Мы придумали военную хитрость: для того чтобы заставить врагов Советской власти сдаться без переговоров, без войны и кровопролития, мы написали от имени матери эмира обращение, и нужно получить ее печать.
— Не лучше ли нам работать без таких хитростей? — сказал Хайдаркул.
— Можно, конечно, — сказал задумчиво Асад. — Но тогда много крови прольется. Сейчас вокруг Бухары появилось множество шаек басмачей. Каждую ночь нападают на кишлаки и грабят. Убивают солдат, забирают их оружие, винтовки… Я ни днем ни ночью не имею от них покоя, не ем, не сплю… С какой из этих маленьких шаек сражаться? Если бы они еще не убегали! Вот потому я и говорю, что это обращение во всяком случае нам не повредит… Может быть, они и сдадутся…
Хайдаркул подумал и дал разрешение.
Асад Махсум вошел в дверь большого дома. Хайдаркул и Фируза продолжали записывать женщин. Карим постоял немного, потом, простившись с Хайдаркулом, ушел, чтобы испросить разрешение отвезти в Гиж-дуван Ойшу и ее мать. Надо было еще найти какую-нибудь арбу для этого.
А Асад Махсум, войдя в переднюю перед большой мехманханой, остановился у двери и попросил, чтобы мать эмира подошла поближе, потом сказал:
— Здравствуйте, ваше высочество, государыня-матушка! Я Асад Махсум, сын байсунского казия… Вам кланяется господин Мирзо Муиддин Маннуров.
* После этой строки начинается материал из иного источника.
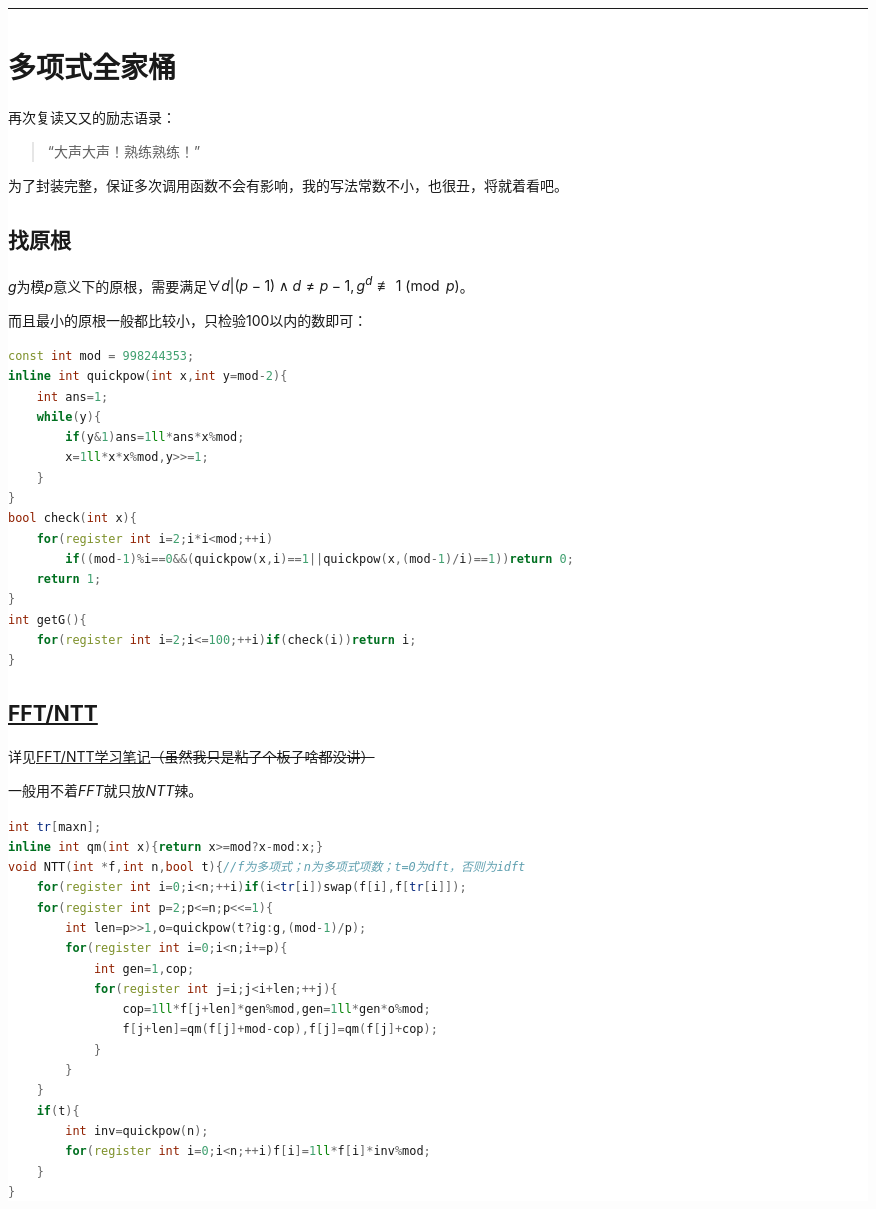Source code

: 
---

# 多项式全家桶

再次复读又又的励志语录：

> “大声大声！熟练熟练！”

为了封装完整，保证多次调用函数不会有影响，我的写法常数不小，也很丑，将就着看吧。

## 找原根

$g$为模$p$意义下的原根，需要满足$\forall d|(p-1)\land d\neq p-1,g^d\not\equiv1\pmod p$。

而且最小的原根一般都比较小，只检验$100$以内的数即可：

``` cpp
const int mod = 998244353;
inline int quickpow(int x,int y=mod-2){
    int ans=1;
    while(y){
        if(y&1)ans=1ll*ans*x%mod;
        x=1ll*x*x%mod,y>>=1;
    }
}
bool check(int x){
    for(register int i=2;i*i<mod;++i)
        if((mod-1)%i==0&&(quickpow(x,i)==1||quickpow(x,(mod-1)/i)==1))return 0;
    return 1;
}
int getG(){
    for(register int i=2;i<=100;++i)if(check(i))return i;
}
```

## [FFT/NTT](https://www.luogu.com.cn/problem/P3803)

详见[FFT/NTT学习笔记](/2019/12/07/FFT-NTT学习笔记/)~~（虽然我只是粘了个板子啥都没讲）~~

一般用不着$FFT$就只放$NTT$辣。

``` cpp
int tr[maxn];
inline int qm(int x){return x>=mod?x-mod:x;}
void NTT(int *f,int n,bool t){//f为多项式；n为多项式项数；t=0为dft，否则为idft
    for(register int i=0;i<n;++i)if(i<tr[i])swap(f[i],f[tr[i]]);
    for(register int p=2;p<=n;p<<=1){
		int len=p>>1,o=quickpow(t?ig:g,(mod-1)/p);
		for(register int i=0;i<n;i+=p){
			int gen=1,cop;
			for(register int j=i;j<i+len;++j){
				cop=1ll*f[j+len]*gen%mod,gen=1ll*gen*o%mod;
				f[j+len]=qm(f[j]+mod-cop),f[j]=qm(f[j]+cop);
			}
		}
	}
	if(t){
		int inv=quickpow(n);
		for(register int i=0;i<n;++i)f[i]=1ll*f[i]*inv%mod;
	}
}
```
— Пусть не кланяется, а подохнет, неблагодарный! — отвечала мать эмира. — Пусть вспомнит, кто сделал его баем и богачом! Благодаря чьему могуществу он стал Мирзо Муиддином? Не Алимхан ли помогал ему и покровительствовал? Как же может человек изменить своему покровителю и государю?!
Асад немного смешался и не знал что сказать. Если эта оставленная всеми старуха, не понимая ничего в революции, приписывает все эти события, сражения, разгром Мирзо Муиддину, о чем тогда с ней говорить?! Мирзо Муиддин тоже странный человек… Зачем было передавать старухе поклоны и приветствия? Он, Асад, взялся за это, чтобы сказать об обращении и получить печать. А что болтает эта старуха?